Examination of Witnesses (Questions 100-119)
RT HON
LORD BINGHAM
OF CORNHILL
25 MAY 2004
Q100 Ross Cranston: What about distinguished
advisers? Dr Kate Malleson said that maybe you do not mind that
the appointing body might in one particular case think, "Well,
we cannot really decide between A or B. We will put forward two
names", but you do not put it in the legislation.
Lord Bingham of Cornhill: Well,
I myself think that the appointing body should be the body which
makes the choice rather than the Minister because the whole object
of the exercise is to make this demonstrably independent and devoid
of political input.
Q101 Ross Cranston: We could debate this
at great length. I do take a different view on this, I think you
can have non-party-political appointments by a politician. The
law officers act in a non-political way in many ways and so too
even the Home Secretary in certain ways which require acting in
a judicial capacity and not in a party-political capacity.

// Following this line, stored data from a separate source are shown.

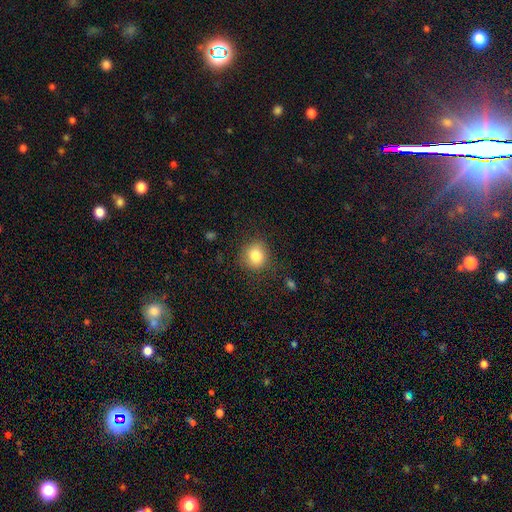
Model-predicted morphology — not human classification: type=smooth (83%); roundness=round (84%); merging=none (83%).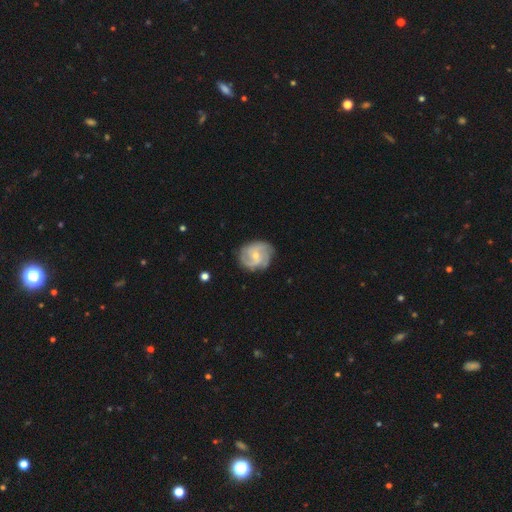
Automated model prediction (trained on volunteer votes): This is clearly a featured or disk galaxy (83%). It is clearly not viewed edge-on (98%). Bar: possibly no (50%). Spiral arm pattern: clearly yes (96%). Spiral arm count: marginally 2 (37%). Spiral winding: possibly medium (47%). Central bulge: possibly small (57%). Merging: likely none (76%).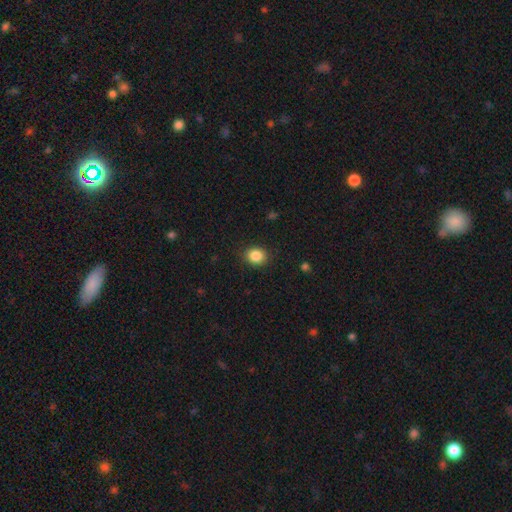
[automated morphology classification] Smooth or featured? smooth (87%)
How rounded? round (68%)
Merging? none (88%)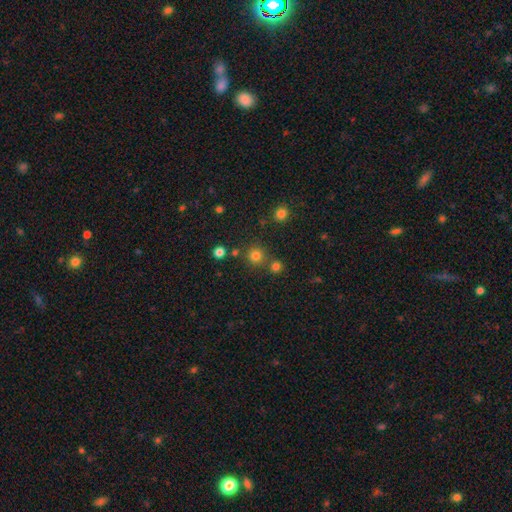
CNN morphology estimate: This is likely a smooth galaxy (77%). How rounded: clearly round (93%). Merging: likely none (78%).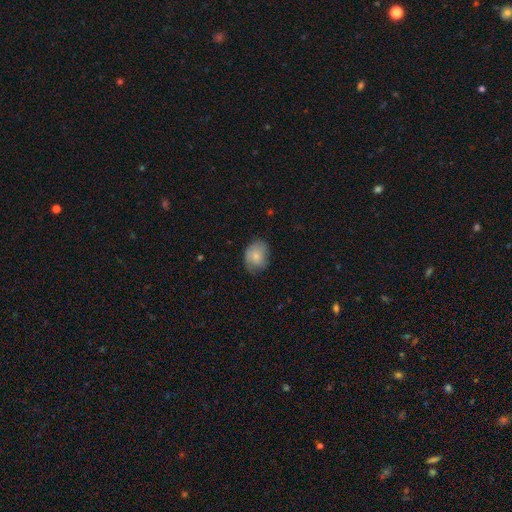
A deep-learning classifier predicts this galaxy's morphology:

Lord Bingham of Cornhill: I accept
that without any reservation whatever. The Lord Chancellor has
indeed behaved in a totally unpolitical way, a totally unpolitical
manner, but the object of this exercise has to be to remove any
room for suspicion whatever.
Ross Cranston: What about the composition
then of the appointing bodydoes that need to change? There
has been some suggestion that there needs to be a greater lay
input.
Lord Bingham of Cornhill: I have
strongly urged that the three territorial commissions, which are
very responsible bodies and they are making enormously important
decisions, should themselves decide who they want to represent
them on this body. Let us take this example. Suppose that the
President and the Vice President of the Court, given an appointment,
are both from England as is, as it happens, the case at the moment
and suppose that a choice was to be made from Scotland. Now, if
I were a member of the Scottish Commission, I would definitely
want a judicial or professional representative on the Commission
because I would wish to make absolutely plain that in the deliberative
body which was going to make a recommendation there was somebody
who could speak with authority and expertise about the legal system
in Scotland. If, on the other hand, in the same example, it was
an English appointment which was to be made and I was the Chairman
of the English Commission, I would say, "Let's have a layperson
because we have got enough people who think they know about the
English legal system. Let's get somebody who will bring a different
perspective to bear". I think if we are going to have these
bodies, we have to trust them. As I say, they have got very, very
responsible decisions to make and I think it should be left to
them who they choose to represent them.
Q102 Chairman: So that for any given
appointment to the Supreme Court, you would see the composition
of the special body varying in the nature of the appointments?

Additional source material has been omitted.